Each of them had a story, but one stood out in particular. Roger Day bought his one-of-a-kind COPO Chevelle brand new off the lot in 1969. “My wife and I had our first date in it in May of 1970. Two weeks later we were engaged to be married.” But in October, the engine failed and had to be replaced, under warranty, and failed again 20,000 miles later, so Roger traded in the COPO. “In 1996, I started looking for it again.” His search took him from Independence, Missouri to Iowa to Ottawa, Illinois outside Chicago. “It was in need of a complete restoration.” The motor had been swapped twice, and the transmission and rear end had been switched out, as well. So Roger set to work, making sure every last detail was perfect, date- and part number-correct. “Everything that’s in the car…possibly could have gone through the production line the day it was built in July 1969.” The end result was shockingly beautiful.
Not every Chevy on the lot had been owned for so long, however. Bill Schultz bought his second-gen El Camino in 2005 on Ebay. It was beautifully restored, but one modification stuck out to me. “I’ve been in cars 35, 40 years,” Bill said, “and I’ve had big motors and small motors, and I know a lot of people who are into cars… And I just wanted to be different. And I thought, ‘Well, I’ll just put nitrous in it.’” That’s right. That famous blue bottle huddled in a front corner of the bed. Bill hasn’t used it yet, even after two years, since his restoration included a brand new 350 crate motor, and even now it’s only traveled around 500 miles. “I will eventually… Somebody messes with me enough…”
Nitrous wasn’t the only mod-con out there. Brake discs peeked out from between the spokes of rear wheels, custom stereos discreetly hid under dashes, and more than a few bright red MSD ignition controllers dotted the collection. Perhaps the most resto-modded Chevelle, however, belonged to Rick Byfield. He’s heavily customized his ’71 Malibu with a modern, fuel-injected 6.0 LSX swap, a digital dash, air conditioning, and four-wheel discs. His entire engine bay was awash with carbon-fiber print graphics, though the exterior was painted to match a Chevelle he’d owned in the ‘70s. “But I wanted something modern… It just makes the car very drivable… When you get older like this, you just want to enjoy the car running right, and not spend all your time working on it.”

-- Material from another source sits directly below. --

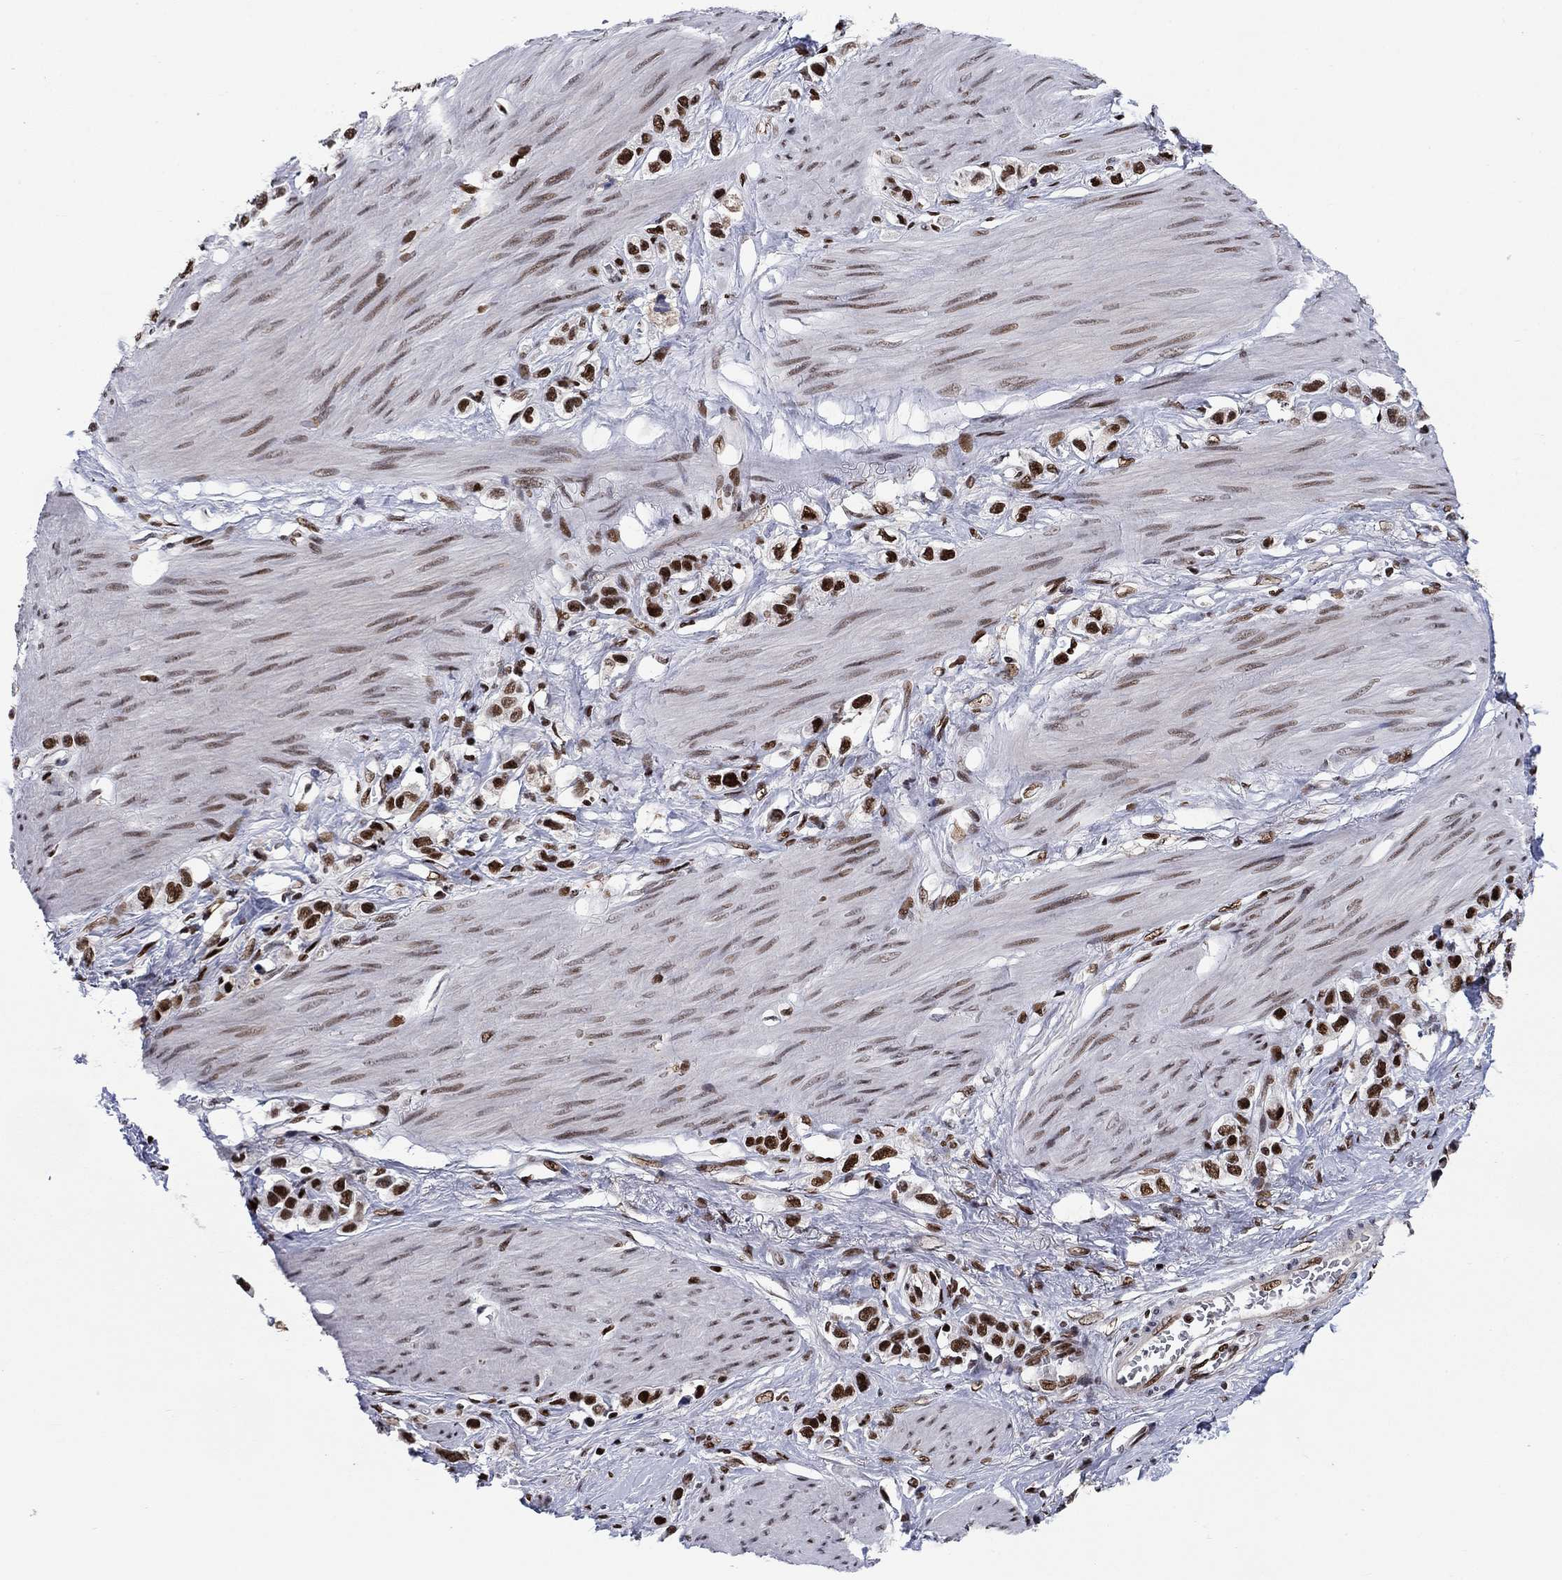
{"staining": {"intensity": "strong", "quantity": ">75%", "location": "nuclear"}, "tissue": "stomach cancer", "cell_type": "Tumor cells", "image_type": "cancer", "snomed": [{"axis": "morphology", "description": "Normal tissue, NOS"}, {"axis": "morphology", "description": "Adenocarcinoma, NOS"}, {"axis": "morphology", "description": "Adenocarcinoma, High grade"}, {"axis": "topography", "description": "Stomach, upper"}, {"axis": "topography", "description": "Stomach"}], "caption": "Stomach cancer (high-grade adenocarcinoma) stained for a protein (brown) demonstrates strong nuclear positive staining in about >75% of tumor cells.", "gene": "RPRD1B", "patient": {"sex": "female", "age": 65}}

Somewhere between the resto-modded daily driver and the numbers-matched gallery piece sat my personal favorite of the day, a heartbreaker-red, 1970 Chevelle, restored and owned by Jon and Cathy Hopkins. Under the hood sat a 396, its headers expertly chromed to match just about everything else in the engine bay, from the air filter hat to the radiator hose. It reminded me of the first time a saw a picture of Marilyn Monroe, or of the Earth from Space. For once, I had nothing to say.
As the owners prepped their masterpieces for their evening cruise and poker run, and I shuffled, once again, back to my car, I realized how sunburned and dehydrated I was. It had been a clear, early autumn day, after all, and I’d spent it on a parking lot. But I hadn’t noticed much, so dazed and impressed with the work displayed, the collage of cowl-induction under metallic fleck paint, and the sound – that heavenly, baritone V8 music ringing across the parking lot as the beauties filed in.